Le 23 mai 1992, les sismographes de la région de Palerme enregistraient une secousse évocatrice d’un tremblement de terre. Il s’agissait en fait de l’explosion de plusieurs centaines de kilogrammes de TNT placés dans un tunnel d’évacuation des eaux sous l’autoroute proche de la ville. Cosa Nostra venait d’éliminer le juge Falcone, tuant en même temps son épouse et trois gardes du corps, parmi les rares à encore oser demeurer aux côtés du magistrat qui, ayant vu tomber un à un ses compagnons de lutte contre la mafia, magistrats, procureurs et enquêteurs, se savait depuis longtemps « cadavre ambulant », « étoile morte », sa vie sous protection réduite à l’absence, « absence à lui-même » et « absence à la joie », et le condamnant à « souffrir par contumace, souffrir à moitié. Souffrir pour toujours. »

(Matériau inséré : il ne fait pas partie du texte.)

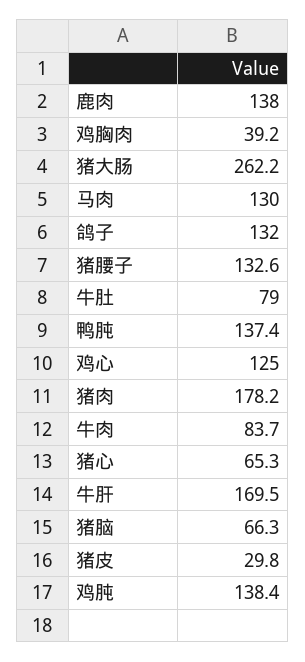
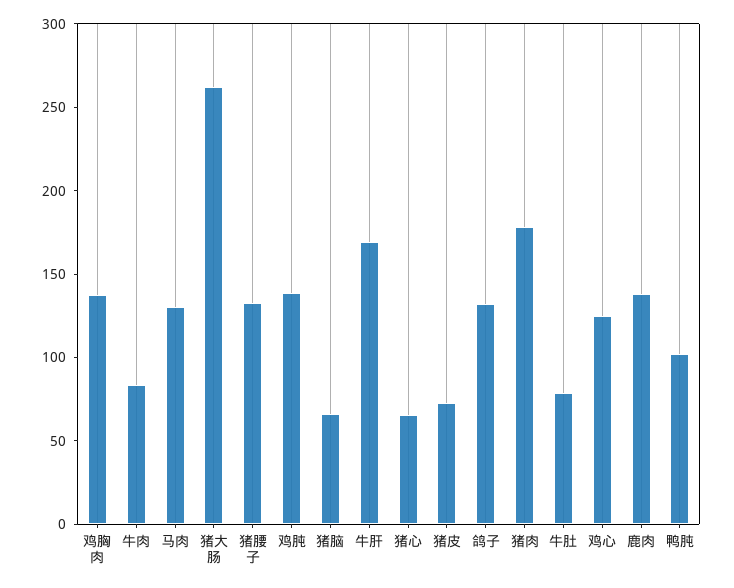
鸡胸肉: 39.2 -> 140
鸭肫: 137.4 -> 100
猪皮: 29.8 -> 70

Cette existence en dehors de l’existence, l’écrivain et journaliste italien Roberto Saviano la connaît bien depuis que ses publications dénonçant les milieux mafieux lui valent de vivre lui aussi sous protection policière permanente. Réflexion sur le courage comme l’indique plus expressément le titre en italien, hommage appuyé à un devancier aux allures de frère d’armes et méditation sur l’engagement tragique de ceux qui s’investissent, par devoir et jusqu’au bout, dans cette « longue course de relais où, au moment de passer le témoin, chaque participant s’écroule par terre » mais qui constitue le seul rempart contre des organisations criminelles sapant les fondements-mêmes de la société, ce vaste ouvrage minutieusement documenté dont il est précisé en introduction que tous les faits et personnages ont véritablement existé est avant tout un document monumental rédigé par un vrai spécialiste du crime organisé en Italie, l’oeuvre colossale d’un journaliste qui, fort d’avoir méticuleusement reconstitué l’ossature de la vie et de l’environnement de Falcone telle qu’elle ressort des diverses sources historiques, s’est attaché avec toujours autant de réalisme et de rigueur à l’habiller de chair au moyen d’une mince couche romanesque comblant les trous et reconstituant les dialogues.
Avec la foule d’événements et de figures judiciaires, politiques et mafieuses qui s’égrènent au long de ses six cents pages couvrant une décennie de lutte contre la mafia, ses incessants allers-retours temporels remontant jusqu’en 1943 pour contextualiser le récit, enfin ses multiples chapitres brefs et hachés exigeant dans leur précision analytique une attention de tous les instants, ce pavé dense et ardu réserve au lecteur curieux, patient et concentré, le développement d’une narration en forme de tragédie grecque convergeant de signes en présages vers le destin funeste d’un héros véritable, quasiment auréolé d’un halo mythologique ou religieux dans son abnégation, sa détermination solitaire face au mal et sa situation de presque martyr lâché par tous quand la terreur l’encercle.
Très contenue, l’émotion n‘irrigue que très discrètement ce texte résolument rigoureux qui, au-delà de l’impressionnante et glaçante page d’histoire, se retrouve l’occasion d’une réflexion sur le courage, la solitude et la justice. Résolus à se battre jusqu’à la mort pour le droit et la défense de la société, Falcone et ses semblables furent une poignée de desperados de la justice à inventer une lutte collective où chacun savait qu’il ne ferait qu’un bout du chemin et devait se tenir prêt à passer ses dossiers au suivant quand il tomberait à son tour. Le combat n’est d’ailleurs pas terminé puisque l’auteur y joue lui aussi sa vie aujourd’hui.
Documentaire engagé d’une grande rigueur et précision analytique, cet ouvrage est un rare livre-monument, une stèle devant laquelle s’incliner dans un mélange d’effroi et de respect, mais aussi, par sa dénonciation des silences et complicités politiques et institutionnelles face au crime organisé, un puissant appel à la conscience collective.